Le médecin à la fin du XX° siècle ne peut plus faire l’économie d’une alliance avec les sciences humaines et sociales. Celles-ci lui deviendront au XXI° siècle aussi nécessaires que l’avaient été l’anatomie à la fin du XVIII°, la biologie au XIX°, la biologie moléculaire et l’épidémiologie au XX°. Malheureusement cette convergence de la médecine avec les sciences humaines, si elle est nécessaire, n’est pas suffisante car elle doit s’accompagner d’une volonté politique. Les sciences humaines aideront à comprendre l’attitude des jeunes qui fument et se droguent et à perfectionner les méthodes d’information qui leur sont destinées. Mais il ne faut pas attendre dans l’inaction. Une compréhension insuffisante des processus qui conduisent au tabagisme n’interdit pas une action efficace, d’autant plus nécessaire que les adolescents passent du tabac à la drogue ; empêcher de poser le pied sur le premier barreau de l’échelle a un intérêt qui dépasse celui de la prévention du tabagisme.

Le public demeure ambivalent devant les innovations médicales : besoin de croire en des remèdes miracles, donc goût du sensationnel, mais inversement crainte vis-à-vis de ce qui est nouveau, attachement à ce qui est traditionnel.

A la fin du XX° siècle, le médecin n’est plus isolé dans sa tour d’ivoire, il est impliqué dans la société et doit lui rendre des comptes.

Les médecins sont au premier rang du combat pour la santé physique et morale de par leur formation humaniste et scientifique et de par leur pratique qui leur permet de connaître les maux dont souffrent les individus et la société.

De nombreux médecins, pour se protéger, se recroquevillent sous leur carapace. Cela souligne le rôle de l’absence de formation et, plus encore, du mauvais exemple donné par la plupart des médecins hospitaliers, qui, obsédés par l’aspect diagnostique et thérapeutique de leur fonction, sous-estiment le poids des facteurs psychologiques.

De ce point de vue, le plein-temps hospitalier, qui rend la rémunération et la carrière du médecin indépendante de la qualité des relations humaines avec les malades, a eu un rôle néfaste ; d’autant que, consciemment ou inconsciemment, les étudiants imitent le médecin hospitalier et souffriront ultérieurement, en pratique libérale, de ne pas avoir eu de modèle en ce domaine.

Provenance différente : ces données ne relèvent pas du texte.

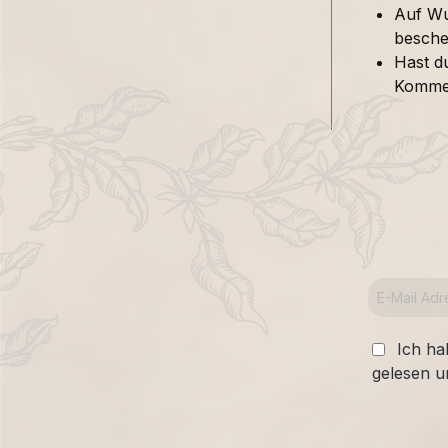
Auf Wu
besche
Hast d
Kommen
Ich ha
gelesen u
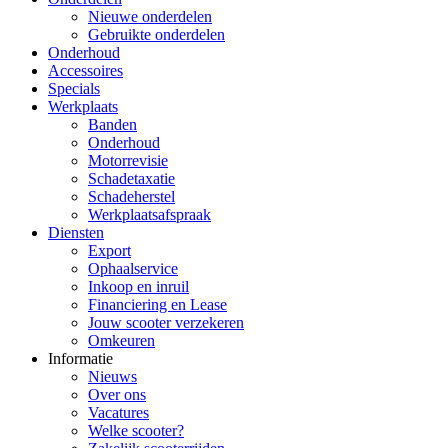
Nieuwe onderdelen
Gebruikte onderdelen
Onderhoud
Accessoires
Specials
Werkplaats
Banden
Onderhoud
Motorrevisie
Schadetaxatie
Schadeherstel
Werkplaatsafspraak
Diensten
Export
Ophaalservice
Inkoop en inruil
Financiering en Lease
Jouw scooter verzekeren
Omkeuren
Informatie
Nieuws
Over ons
Vacatures
Welke scooter?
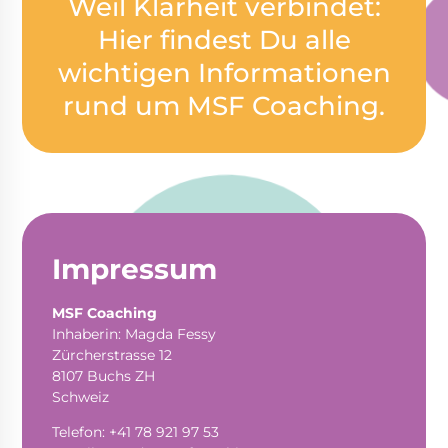
Weil Klarheit verbindet:
Hier findest Du alle
wichtigen Informationen
rund um MSF Coaching.
Impressum
MSF Coaching
Inhaberin: Magda Fessy
Zürcherstrasse 12
8107 Buchs ZH
Schweiz
Telefon: +41 78 921 97 53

On ne parvient pas à traiter la douleur en prescrivant, comme un distributeur automatique, des analgésiques et en y ajoutant des arrêts de travail qui peuvent être plus nuisibles que bénéfiques en favorisant le passage à la chronicité.

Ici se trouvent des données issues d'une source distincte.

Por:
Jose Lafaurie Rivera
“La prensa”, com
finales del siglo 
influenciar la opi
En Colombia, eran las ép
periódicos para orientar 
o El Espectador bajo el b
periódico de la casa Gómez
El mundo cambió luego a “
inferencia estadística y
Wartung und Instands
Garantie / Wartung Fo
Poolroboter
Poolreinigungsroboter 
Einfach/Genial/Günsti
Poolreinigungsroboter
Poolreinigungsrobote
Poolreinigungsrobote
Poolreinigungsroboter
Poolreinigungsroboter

Dans toutes les douleurs physiques existe une composante psychique liée soit à l’angoisse que provoque la maladie, soit à d’autres causes telles que litiges et conflits familiaux.

La douleur est parfois un appel au secours, un moyen d’attirer l’attention de l’entourage.

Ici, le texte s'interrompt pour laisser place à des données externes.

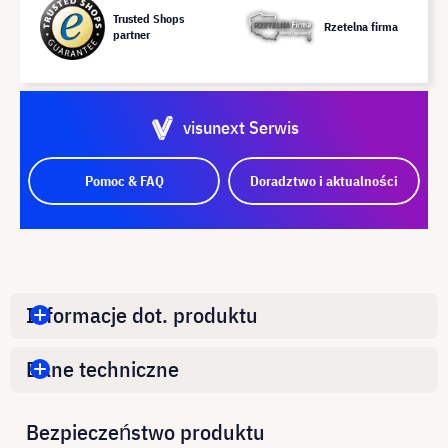
Trusted Shops
Rzetelna firma
partner
visunext Serwis
Pomoc & FAQ
Doradztwo i aktualności
Informacje dot. produktu
Dane techniczne
Bezpieczeństwo produktu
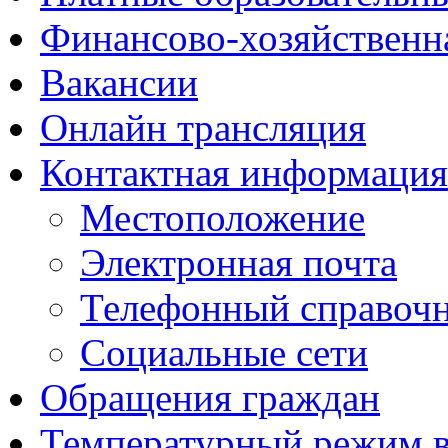
Финансово-хозяйственн
Вакансии
Онлайн трансляция
Контактная информация
Местоположение
Электронная почта
Телефонный справоч
Социальные сети
Обращения граждан
Температурный режим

La douleur peut être accentuée par l’angoisse, et inversement, le soulagement de la douleur physique peut mettre fin à une diversion qui, en polarisant le malade sur son corps, lui permettait de ne pas réfléchir à son état ; il peut donc paradoxalement accentuer l’angoisse psychique.

Pour traiter les souffrances d’un malade, il faut d’abord le comprendre et s’intéresser non seulement à sa maladie mais à son être, dans une approche globale, avec une analyse approfondie du double aspect psychique et somatique, préalable indispensable à la synthèse et au traitement.

Il existe une similitude entre les mécanismes mentaux du chercheur et du clinicien, ce qui explique l’intérêt d’une formation scientifique pour le clinicien. Cependant le chercheur peut à loisir construire une hypothèse, l’affiner, bâtir le protocole d’expériences destinées à la confirmer ou à l’infirmer. Le médecin doit, lui, en quelques instants, prendre une décision, choisir les examens qui permettront de trancher entre les divers diagnostics envisagés.

Le médecin doit concilier souci de rigueur et nécessité de limiter la durée de sa réflexion. À l’inverse du scientifique, il doit chercher le compromis entre le besoin de certitude et le souci d’éviter des traumatismes inutiles au malade par des actes qui, tout en permettant d’aboutir rapidement au diagnostic, entraîneraient un petit risque. Ces examens ne doivent se faire que si la probabilité de trouver une lésion est suffisamment élevée et la décision est prise en fonction des risques respectifs de l’examen et de l’abstention.

Toute décision médicale est probabiliste.